Tiger is an 18-year-old, privately held company based in Vernon Hills, Illinois. It is among the top five toy companies in the U.S., spending up to US$50 million on television advertising alone. The company has around 280 products on the market, including line extensions. (Giga Pets alone have about 30 individual sub-brands.) About 180 of the 280 products are products returning to retail this year.
Rosenberg says Tiger has focused its attention on electronic toys. The company tried its hand at action figures briefly, but abandoned the category. ‘We really know where our strength is,’ says Rosenberg.
Tiger has also zeroed in on a particular demographic-six to 15 years of age-as its prime focus. Yet, while that is its core target, Tiger knows it must appeal in ancillary ways to kids below age six and teens over 15 years.
The ideal product-and the toughest challenge in the toy business, according to Rosenberg-‘is to have a toy that a six-year-old can play with a 60-year-old grandfather, and a 12-year-old can play with as well and still think that it’s cool.’
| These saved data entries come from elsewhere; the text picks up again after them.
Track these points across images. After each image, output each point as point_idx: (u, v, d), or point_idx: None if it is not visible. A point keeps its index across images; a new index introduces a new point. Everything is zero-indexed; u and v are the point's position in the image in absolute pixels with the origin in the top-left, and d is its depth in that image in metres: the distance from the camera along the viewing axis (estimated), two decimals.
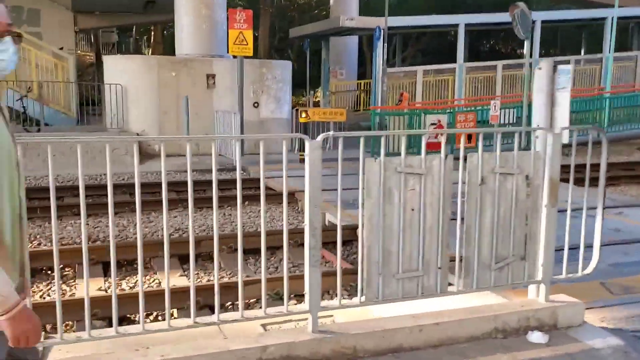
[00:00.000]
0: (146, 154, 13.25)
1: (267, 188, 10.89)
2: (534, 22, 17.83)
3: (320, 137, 3.31)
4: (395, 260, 3.50)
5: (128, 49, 37.06)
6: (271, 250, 6.78)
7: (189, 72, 13.68)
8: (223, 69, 13.99)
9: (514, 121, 15.83)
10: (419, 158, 3.49)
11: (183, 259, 6.38)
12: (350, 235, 6.99)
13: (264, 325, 3.85)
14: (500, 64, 20.38)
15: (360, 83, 22.67)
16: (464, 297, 3.91)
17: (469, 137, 14.46)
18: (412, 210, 3.51)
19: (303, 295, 5.15)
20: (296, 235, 6.81)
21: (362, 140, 3.43)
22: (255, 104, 14.24)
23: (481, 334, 3.67)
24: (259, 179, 10.90)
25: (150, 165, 12.23)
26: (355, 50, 24.59)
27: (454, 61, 20.22)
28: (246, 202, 9.10)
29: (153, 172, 12.04)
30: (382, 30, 17.37)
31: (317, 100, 24.77)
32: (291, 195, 9.34)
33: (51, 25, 18.52)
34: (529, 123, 15.25)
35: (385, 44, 17.56)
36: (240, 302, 3.28)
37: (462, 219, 3.65)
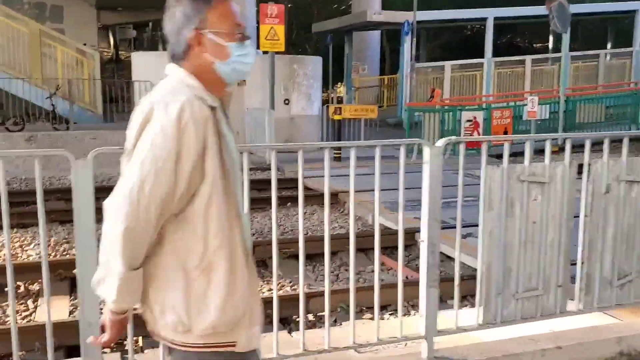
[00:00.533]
0: None
1: (306, 188, 10.59)
2: None
3: (441, 142, 2.98)
4: (514, 279, 3.17)
5: (144, 45, 36.82)
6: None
7: None
8: (253, 65, 13.64)
9: (548, 117, 15.45)
10: (542, 165, 3.15)
11: None
12: (408, 239, 6.67)
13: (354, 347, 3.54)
14: (529, 58, 19.96)
15: (384, 78, 22.29)
16: (574, 316, 3.58)
17: (506, 134, 14.09)
18: (534, 222, 3.18)
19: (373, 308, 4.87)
20: (342, 241, 6.48)
21: (484, 147, 3.09)
22: (286, 101, 13.92)
23: (605, 358, 3.34)
24: (294, 179, 10.55)
25: None
26: (377, 45, 24.20)
27: (473, 56, 19.84)
28: (288, 204, 8.80)
29: None
30: (410, 25, 17.01)
31: (339, 95, 24.42)
32: (334, 196, 9.02)
33: (74, 22, 18.27)
34: (565, 119, 14.92)
35: (414, 39, 17.21)
36: (351, 326, 2.97)
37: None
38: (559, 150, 11.59)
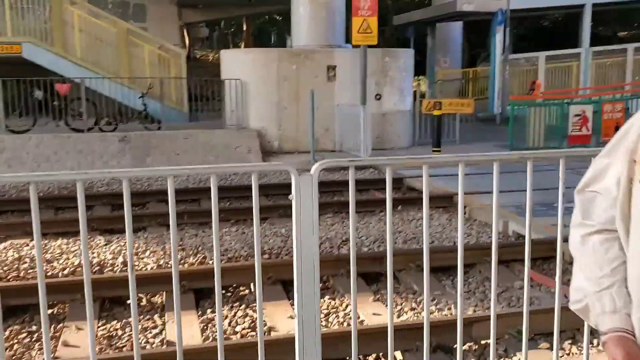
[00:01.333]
0: (265, 151, 12.62)
1: (410, 189, 9.93)
2: None
3: None
4: None
5: (214, 44, 37.04)
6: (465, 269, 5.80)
7: (309, 65, 12.90)
8: (344, 60, 13.13)
9: None
10: None
11: (369, 278, 5.50)
12: (548, 250, 5.92)
13: None
14: (631, 47, 18.54)
15: (468, 71, 21.33)
16: None
17: (617, 130, 13.00)
18: None
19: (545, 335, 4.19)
20: (479, 252, 5.80)
21: None
22: (377, 96, 13.30)
23: None
24: (400, 179, 9.65)
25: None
26: (459, 38, 23.25)
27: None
28: (399, 207, 8.17)
29: (276, 171, 11.32)
30: (505, 14, 16.06)
31: (421, 90, 23.64)
32: (449, 199, 8.34)
33: (156, 20, 18.29)
34: None
35: (508, 29, 16.26)
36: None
37: None
38: None
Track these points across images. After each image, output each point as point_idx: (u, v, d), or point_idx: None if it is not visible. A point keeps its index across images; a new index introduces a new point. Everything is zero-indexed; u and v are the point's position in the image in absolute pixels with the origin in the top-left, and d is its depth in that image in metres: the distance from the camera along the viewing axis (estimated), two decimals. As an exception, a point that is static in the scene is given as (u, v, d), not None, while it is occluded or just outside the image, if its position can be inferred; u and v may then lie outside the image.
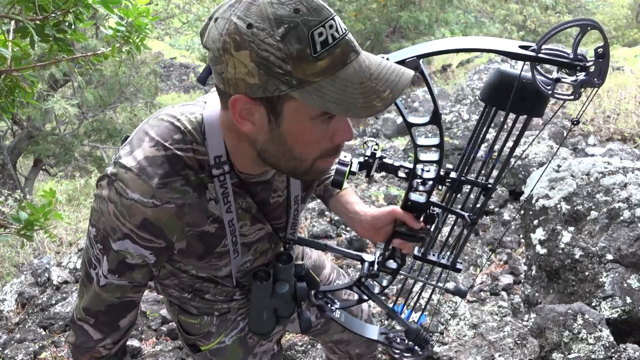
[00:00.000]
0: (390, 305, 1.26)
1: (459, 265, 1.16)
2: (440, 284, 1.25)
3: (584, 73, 0.76)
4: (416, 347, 1.25)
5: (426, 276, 1.29)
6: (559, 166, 2.56)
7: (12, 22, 1.53)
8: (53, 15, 1.48)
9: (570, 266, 2.18)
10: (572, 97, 0.78)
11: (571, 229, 2.28)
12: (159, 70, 8.56)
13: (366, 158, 1.04)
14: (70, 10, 1.51)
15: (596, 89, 0.77)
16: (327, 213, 3.48)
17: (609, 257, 2.10)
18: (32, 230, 1.62)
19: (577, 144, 4.39)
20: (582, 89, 0.77)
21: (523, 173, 3.57)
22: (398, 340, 1.28)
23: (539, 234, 2.35)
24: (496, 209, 3.38)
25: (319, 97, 0.73)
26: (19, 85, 1.61)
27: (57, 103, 5.87)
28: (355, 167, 1.03)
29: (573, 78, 0.77)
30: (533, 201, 2.49)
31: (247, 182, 0.97)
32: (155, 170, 0.85)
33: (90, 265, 0.95)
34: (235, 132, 0.87)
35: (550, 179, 2.49)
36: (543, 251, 2.30)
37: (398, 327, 1.34)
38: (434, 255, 1.18)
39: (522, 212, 2.61)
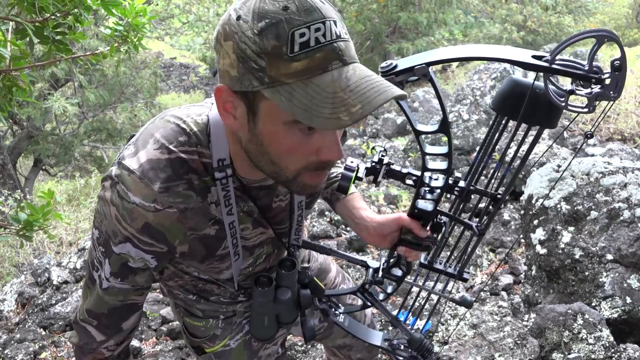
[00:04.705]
0: (394, 313, 1.23)
1: (465, 275, 1.12)
2: (445, 294, 1.21)
3: (599, 86, 0.73)
4: (419, 357, 1.22)
5: (431, 284, 1.26)
6: (559, 166, 2.56)
7: (12, 23, 1.52)
8: (53, 17, 1.48)
9: (570, 266, 2.18)
10: (586, 109, 0.75)
11: (571, 229, 2.28)
12: (159, 71, 8.56)
13: (373, 164, 1.01)
14: (71, 12, 1.50)
15: (612, 102, 0.73)
16: (327, 213, 3.48)
17: (609, 257, 2.10)
18: (32, 230, 1.61)
19: (577, 144, 4.39)
20: (597, 102, 0.74)
21: (523, 173, 3.56)
22: (402, 347, 1.24)
23: (539, 234, 2.35)
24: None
25: (287, 99, 0.70)
26: (16, 85, 1.60)
27: (57, 102, 5.85)
28: (362, 173, 1.01)
29: (588, 90, 0.74)
30: (533, 201, 2.48)
31: (249, 187, 0.96)
32: (158, 174, 0.84)
33: (93, 267, 0.95)
34: (233, 134, 0.86)
35: (550, 179, 2.49)
36: (543, 251, 2.30)
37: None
38: (440, 263, 1.14)
39: (522, 212, 2.61)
If there is one message Tiger would like to convey in the way it markets itself at Toy Fair, it would be this, says Rosenberg: ‘The product is king.
‘We want anyone coming in to our showroom, whether a buyer or other people who are dealing with trends or media people, to explore our products. We want them to see and learn for themselves.
‘I can usually tell what’s going to be a home run by the end of the Toy Fair week,’ says Rosenberg. ‘People need to be able to experience the product because successful toys have to have a great tactile sense, a great color sense, and a great sense of sound. They really need to be able to draw people in.
‘The most gratifying part of the show is when you see people’s eyes light up. These [buyers] are people who have been, and still are, kids at heart. Yes, they’ve studied toys and they watch trends, but beyond that science, there is something else. There is something very special about these people. When they get together in meetings, there is usually a lot of yelling and a lot of screaming and a lot of laughing. They are definitely not corporate America. Of course, you never really know that a product is going to be a hit until it gets into the hands of the consumer. But these people [buyers] can get you 90 percent of the way there.’
The real key to today’s new relationship between toy manufacturer and retail buyer, according to Rosenberg, is flexibility.
‘Flexibility and the ability to back up a huge success. You need to be able to chase the home runs. When a product takes off, you need to be able to react to the demand so that neither the retailer nor the consumer feels disappointed. The consumer never wants to hear that there is no product supply.
‘That flexibility requires a true sense of team effort, and that team feeling has to extend across the entire company, from the people in accounting to the people in marketing, to engineering, to the warehouse.
‘At Tiger, we have tried to extend that pride of ownership across our entire organization, so that everyone, in every department and in every one of our offices, shares in the sense of wanting to do the best possible job. We try to foster a spirit of collegiality whereby anyone can contribute and no one is so proprietary about an idea that they can’t accept positive ideas and improvements when they come.